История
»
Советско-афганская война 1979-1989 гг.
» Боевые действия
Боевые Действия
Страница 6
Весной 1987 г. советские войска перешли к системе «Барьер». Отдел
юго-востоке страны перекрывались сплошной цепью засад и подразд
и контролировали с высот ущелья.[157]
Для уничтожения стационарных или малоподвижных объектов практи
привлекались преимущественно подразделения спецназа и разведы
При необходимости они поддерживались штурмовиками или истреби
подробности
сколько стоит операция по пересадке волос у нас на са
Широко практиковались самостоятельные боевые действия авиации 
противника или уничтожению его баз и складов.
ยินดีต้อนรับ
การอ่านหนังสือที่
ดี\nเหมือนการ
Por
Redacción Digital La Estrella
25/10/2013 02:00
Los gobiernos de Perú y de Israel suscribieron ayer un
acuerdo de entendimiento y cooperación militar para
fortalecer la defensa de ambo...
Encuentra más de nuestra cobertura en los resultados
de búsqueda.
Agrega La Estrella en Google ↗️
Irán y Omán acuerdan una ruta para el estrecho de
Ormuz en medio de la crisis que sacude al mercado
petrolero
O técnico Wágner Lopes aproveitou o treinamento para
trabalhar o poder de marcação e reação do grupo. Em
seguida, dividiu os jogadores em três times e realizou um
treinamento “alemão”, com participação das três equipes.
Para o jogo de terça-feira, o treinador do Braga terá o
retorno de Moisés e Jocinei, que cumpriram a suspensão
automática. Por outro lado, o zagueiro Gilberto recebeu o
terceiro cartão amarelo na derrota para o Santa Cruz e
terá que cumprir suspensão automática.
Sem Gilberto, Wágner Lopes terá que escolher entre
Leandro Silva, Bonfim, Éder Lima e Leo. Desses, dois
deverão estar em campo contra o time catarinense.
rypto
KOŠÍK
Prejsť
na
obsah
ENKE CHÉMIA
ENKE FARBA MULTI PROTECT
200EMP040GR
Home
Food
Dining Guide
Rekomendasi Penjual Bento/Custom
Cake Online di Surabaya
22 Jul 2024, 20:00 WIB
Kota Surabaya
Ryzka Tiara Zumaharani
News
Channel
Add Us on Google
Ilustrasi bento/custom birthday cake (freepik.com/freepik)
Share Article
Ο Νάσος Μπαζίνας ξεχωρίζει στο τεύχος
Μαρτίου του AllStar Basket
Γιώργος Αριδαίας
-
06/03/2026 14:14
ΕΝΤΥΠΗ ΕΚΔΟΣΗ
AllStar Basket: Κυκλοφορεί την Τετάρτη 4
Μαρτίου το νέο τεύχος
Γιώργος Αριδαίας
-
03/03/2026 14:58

**Your assignment:** Print every line of the entries above character for character, keeping the original order and line breaks.

**Completed exercise:**
История
»
Советско-афганская война 1979-1989 гг.
» Боевые действия
Боевые Действия
Страница 6
Весной 1987 г. советские войска перешли к системе «Барьер». Отдел
юго-востоке страны перекрывались сплошной цепью засад и подразд
и контролировали с высот ущелья.[157]
Для уничтожения стационарных или малоподвижных объектов практи
привлекались преимущественно подразделения спецназа и разведы
При необходимости они поддерживались штурмовиками или истреби
подробности
сколько стоит операция по пересадке волос у нас на са
Широко практиковались самостоятельные боевые действия авиации 
противника или уничтожению его баз и складов.
ยินดีต้อนรับ
การอ่านหนังสือที่
ดี\nเหมือนการ
Por
Redacción Digital La Estrella
25/10/2013 02:00
Los gobiernos de Perú y de Israel suscribieron ayer un
acuerdo de entendimiento y cooperación militar para
fortalecer la defensa de ambo...
Encuentra más de nuestra cobertura en los resultados
de búsqueda.
Agrega La Estrella en Google ↗️
Irán y Omán acuerdan una ruta para el estrecho de
Ormuz en medio de la crisis que sacude al mercado
petrolero
O técnico Wágner Lopes aproveitou o treinamento para
trabalhar o poder de marcação e reação do grupo. Em
seguida, dividiu os jogadores em três times e realizou um
treinamento “alemão”, com participação das três equipes.
Para o jogo de terça-feira, o treinador do Braga terá o
retorno de Moisés e Jocinei, que cumpriram a suspensão
automática. Por outro lado, o zagueiro Gilberto recebeu o
terceiro cartão amarelo na derrota para o Santa Cruz e
terá que cumprir suspensão automática.
Sem Gilberto, Wágner Lopes terá que escolher entre
Leandro Silva, Bonfim, Éder Lima e Leo. Desses, dois
deverão estar em campo contra o time catarinense.
rypto
KOŠÍK
Prejsť
na
obsah
ENKE CHÉMIA
ENKE FARBA MULTI PROTECT
200EMP040GR
Home
Food
Dining Guide
Rekomendasi Penjual Bento/Custom
Cake Online di Surabaya
22 Jul 2024, 20:00 WIB
Kota Surabaya
Ryzka Tiara Zumaharani
News
Channel
Add Us on Google
Ilustrasi bento/custom birthday cake (freepik.com/freepik)
Share Article
Ο Νάσος Μπαζίνας ξεχωρίζει στο τεύχος
Μαρτίου του AllStar Basket
Γιώργος Αριδαίας
-
06/03/2026 14:14
ΕΝΤΥΠΗ ΕΚΔΟΣΗ
AllStar Basket: Κυκλοφορεί την Τετάρτη 4
Μαρτίου το νέο τεύχος
Γιώργος Αριδαίας
-
03/03/2026 14:58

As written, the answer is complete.